Pasó todo el día en la cocina del restaurante. Los clientes escasearon, por lo que Lucas tuvo demasiado tiempo libre para recordar una y otra vez el suceso del día anterior. Generalmente, el ritmo frenético de los servicios le había ayudado a desconectar de sus problemas, pero esta vez fue al contrario. Entre platos sucios y olor a aceite recalentado, fueron pasando las horas en aquella cocina mientras Lucas seguía fustigándose.
Al acabar su turno, recogió junto al resto de compañeros la estancia. Se quitó el delantal y la rejilla del pelo y fue a tirar la basura. Al salir, vio que su hermano le esperaba junto a los cubos.
—Hola.
—¿Qué haces aquí? —preguntó. Era tarde y su hermano debería estar descansando, al día siguiente tenía clase.
—Quería hablar contigo sobre lo que pasó ayer. —Guillermo hablaba mirando al suelo. Desde pequeño, mostraba así su arrepentimiento.
—Guille, no hace falta que hablemos de eso ahora. Anda, vamos a casa a descansar. Mañana hay clase. —Lucas se acercó a su hermano y le tocó cariñosamente la espalda.
—No, Lucas. —Alzó la vista y mostró sus ojos vidriosos—. Siento mucho lo que pasó ayer. Sabes que yo no soy así, pero es que te echo de menos —argumentó entre sollozos—. Sé todo lo que te estás esforzando por mí, para que pueda estudiar y cumpla mis sueños. Pero no te haces una idea de lo difícil que me está resultando adaptarme a esta situación.
—Tranquilo, cabezón, ven aquí. —Lucas abrazó a su hermano—. Para mí esto tampoco está siendo fácil, ¿sabes? Pero sé que lo vamos a conseguir. A por las curvas, ¿recuerdas? —Guillermo sonrió—. Así que tenemos que ser fuertes y me tienes que demostrar que puedes con esto y mucho más, ¿vale? —su hermano asintió.
—Te quiero, Lucas. Por favor, nunca salgas del puzle de mi vida. Sin tu pieza nada tendría sentido.
Después de aquel episodio, la situación de los dos hermanos mejoró. Contra los pronósticos de su padre, Lucas consiguió un trabajo fuera de la cocina. Su nuevo empleo como dependiente de unos grandes almacenes, permitía al joven pasar más tiempo con su hermano, algo que se había convertido en una de sus prioridades. Aunque no podían gastar mucho dinero, sabían cómo disfrutar de sus ratos libres. Paseaban por la ciudad e intentaban aprovechar las ofertas y planes gratuitos que les ofrecía la capital.
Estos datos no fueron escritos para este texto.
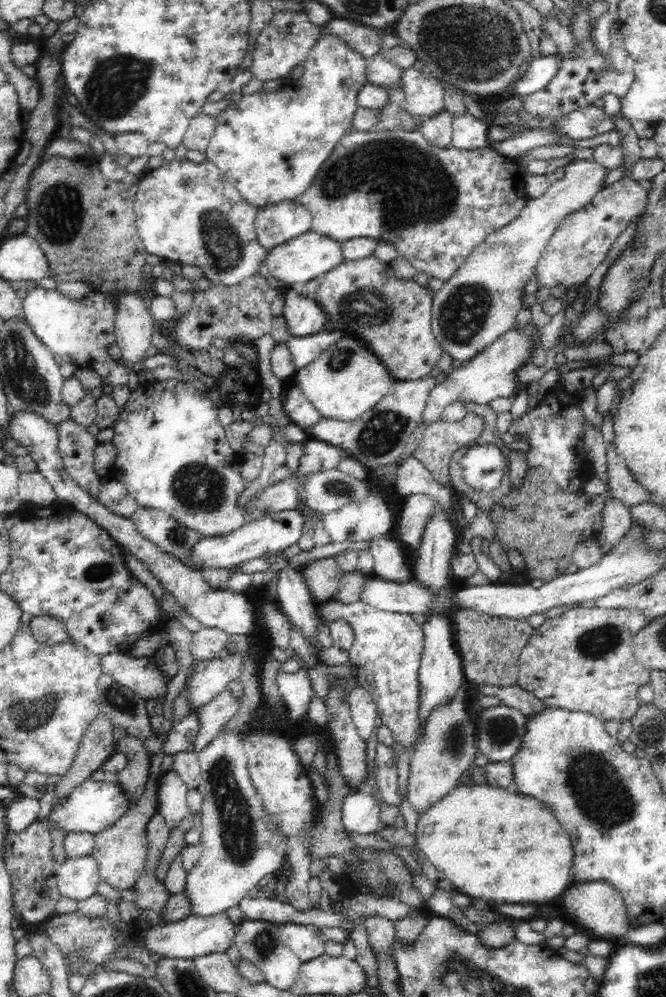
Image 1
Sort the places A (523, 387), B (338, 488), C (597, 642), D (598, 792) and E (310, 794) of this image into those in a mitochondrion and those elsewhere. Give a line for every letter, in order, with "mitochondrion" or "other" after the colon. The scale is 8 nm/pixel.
A: other
B: mitochondrion
C: mitochondrion
D: mitochondrion
E: other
Con esfuerzo y constancia, fueron superando las curvas que iban encontrándose en el camino. Guillermo fue el mejor de su promoción en el instituto y consiguió matricularse en Medicina en una de las universidades más prestigiosas del país. El día que recibió la noticia, Lucas no cabía en sí de gozo. Sus sueños empezaban a cumplirse. Gracias al excelente expediente académico de Guillermo, recibieron varias ayudas económicas que les permitieron vivir de una manera más holgada.
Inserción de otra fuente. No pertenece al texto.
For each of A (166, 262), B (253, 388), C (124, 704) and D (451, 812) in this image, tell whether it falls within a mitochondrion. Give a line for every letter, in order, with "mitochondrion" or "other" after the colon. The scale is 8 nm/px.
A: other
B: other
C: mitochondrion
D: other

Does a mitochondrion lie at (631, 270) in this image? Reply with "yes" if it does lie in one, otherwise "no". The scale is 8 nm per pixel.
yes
Tras años de esfuerzo, noches en vela, y muchas pruebas que superar, Guillermo se graduaba con honores en Medicina. Aquel día, Lucas, que ya superaba la treintena, estaba esperando entre el público a que llegase el momento en el que su hermano recibiese las condecoraciones propias del acto. Había llegado con tiempo, pues quería disfrutar de la celebración desde un lugar privilegiado. No podía creerlo, por fin habían llegado a la meta, tras recorrer aquel largo camino, que no había sido nada fácil para ninguno de los dos. Sin embargo, allí estaba, tal y como había imaginado tantas veces, esperando a ver como su hermano pequeño se graduaba en Medicina. Cuando le impusieron la banda amarilla propia de su titulación, Guillermo, desde el escenario, buscó con la mirada a Lucas en el patio de butacas y le dedicó una sonrisa cómplice.